__INSTRUCTIONS TO FOLLOW__. Write out word for word the lines from the one containing "pose: elev=350.7 azim=343.1" up to and including the one containing "Dot at: (257, 315)". Leave the pictures out.

•••

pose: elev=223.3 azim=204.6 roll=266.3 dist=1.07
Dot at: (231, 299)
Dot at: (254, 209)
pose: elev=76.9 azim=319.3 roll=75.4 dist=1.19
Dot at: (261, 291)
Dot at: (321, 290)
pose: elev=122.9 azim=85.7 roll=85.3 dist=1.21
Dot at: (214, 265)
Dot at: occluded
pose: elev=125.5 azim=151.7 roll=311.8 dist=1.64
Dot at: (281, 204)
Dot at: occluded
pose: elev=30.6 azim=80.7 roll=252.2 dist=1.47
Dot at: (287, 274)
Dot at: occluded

•••

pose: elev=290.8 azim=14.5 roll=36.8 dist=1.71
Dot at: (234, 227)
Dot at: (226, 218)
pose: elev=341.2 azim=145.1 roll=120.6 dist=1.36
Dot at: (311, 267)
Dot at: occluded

•••

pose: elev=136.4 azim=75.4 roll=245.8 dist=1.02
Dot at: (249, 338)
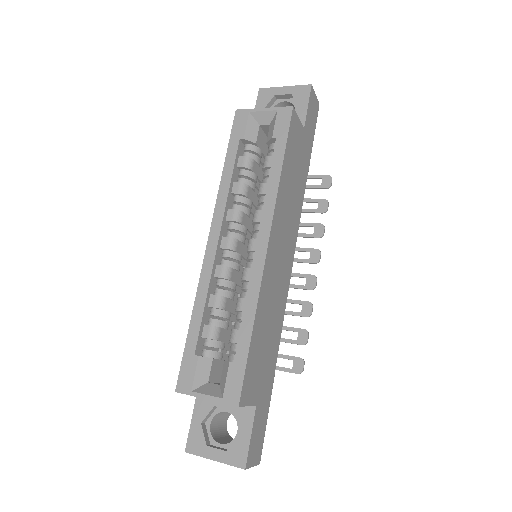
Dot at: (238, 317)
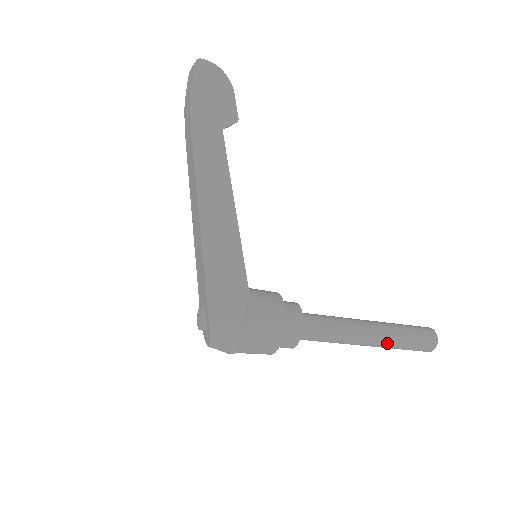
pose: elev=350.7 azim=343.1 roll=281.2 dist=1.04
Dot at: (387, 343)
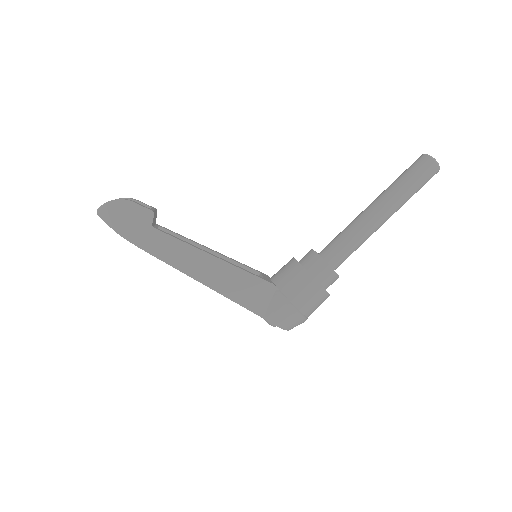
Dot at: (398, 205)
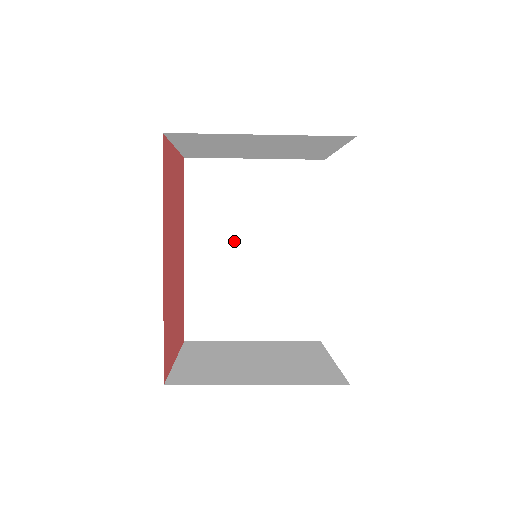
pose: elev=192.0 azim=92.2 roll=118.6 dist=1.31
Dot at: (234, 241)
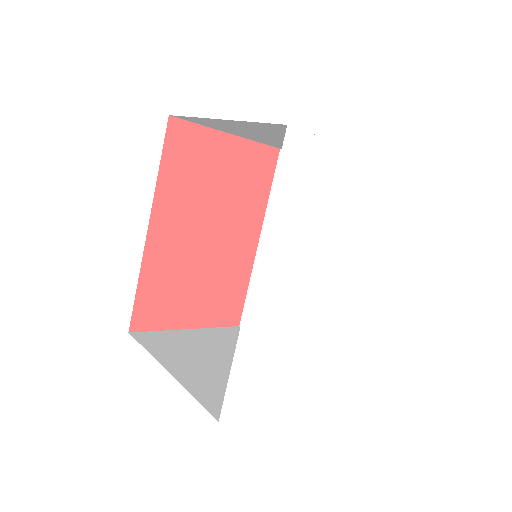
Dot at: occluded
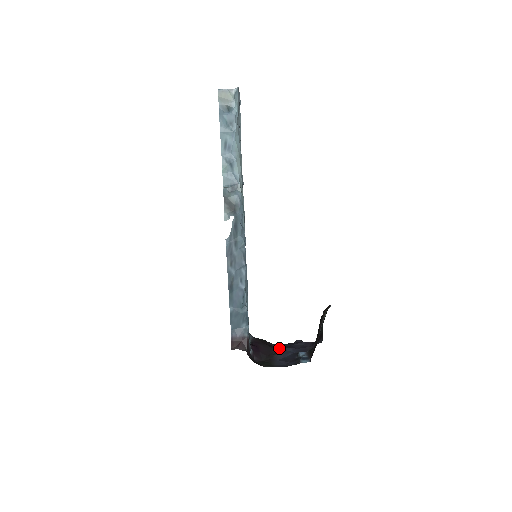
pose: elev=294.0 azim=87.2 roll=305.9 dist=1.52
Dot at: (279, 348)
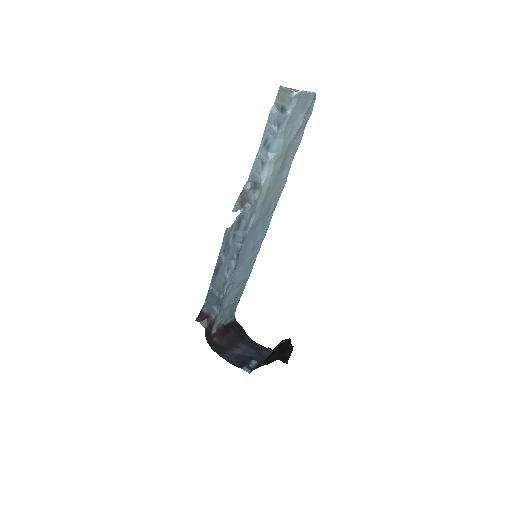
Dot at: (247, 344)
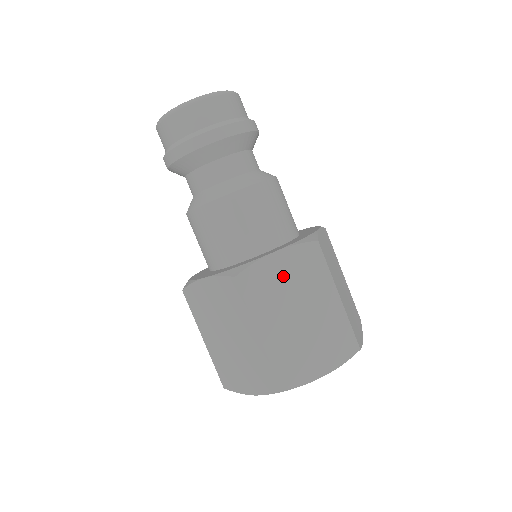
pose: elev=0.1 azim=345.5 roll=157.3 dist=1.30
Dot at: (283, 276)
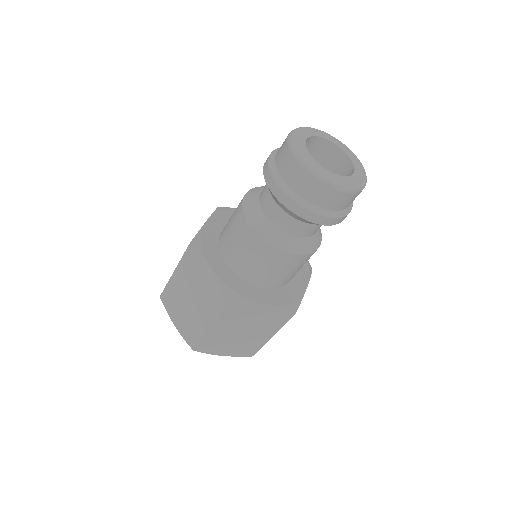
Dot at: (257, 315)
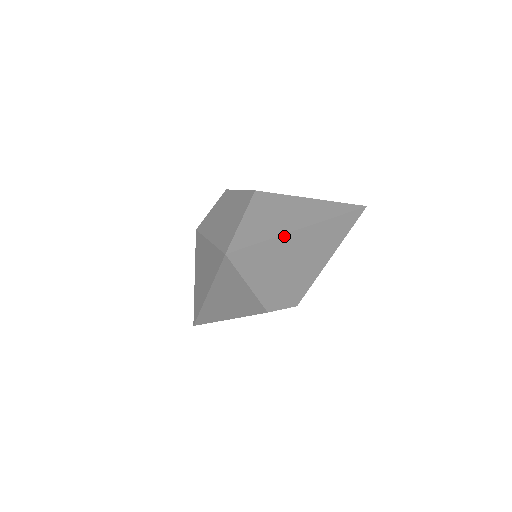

•••

__THE RESPONSE__.
pose: elev=350.7 azim=343.1 roll=281.2 dist=1.04
Dot at: (387, 343)
Dot at: (398, 205)
pose: elev=192.0 azim=92.2 roll=118.6 dist=1.31
Dot at: (234, 241)
Dot at: occluded
pose: elev=294.0 azim=87.2 roll=305.9 dist=1.52
Dot at: (279, 348)
Dot at: (247, 344)
pose: elev=0.1 azim=345.5 roll=157.3 dist=1.30
Dot at: (283, 276)
Dot at: (257, 315)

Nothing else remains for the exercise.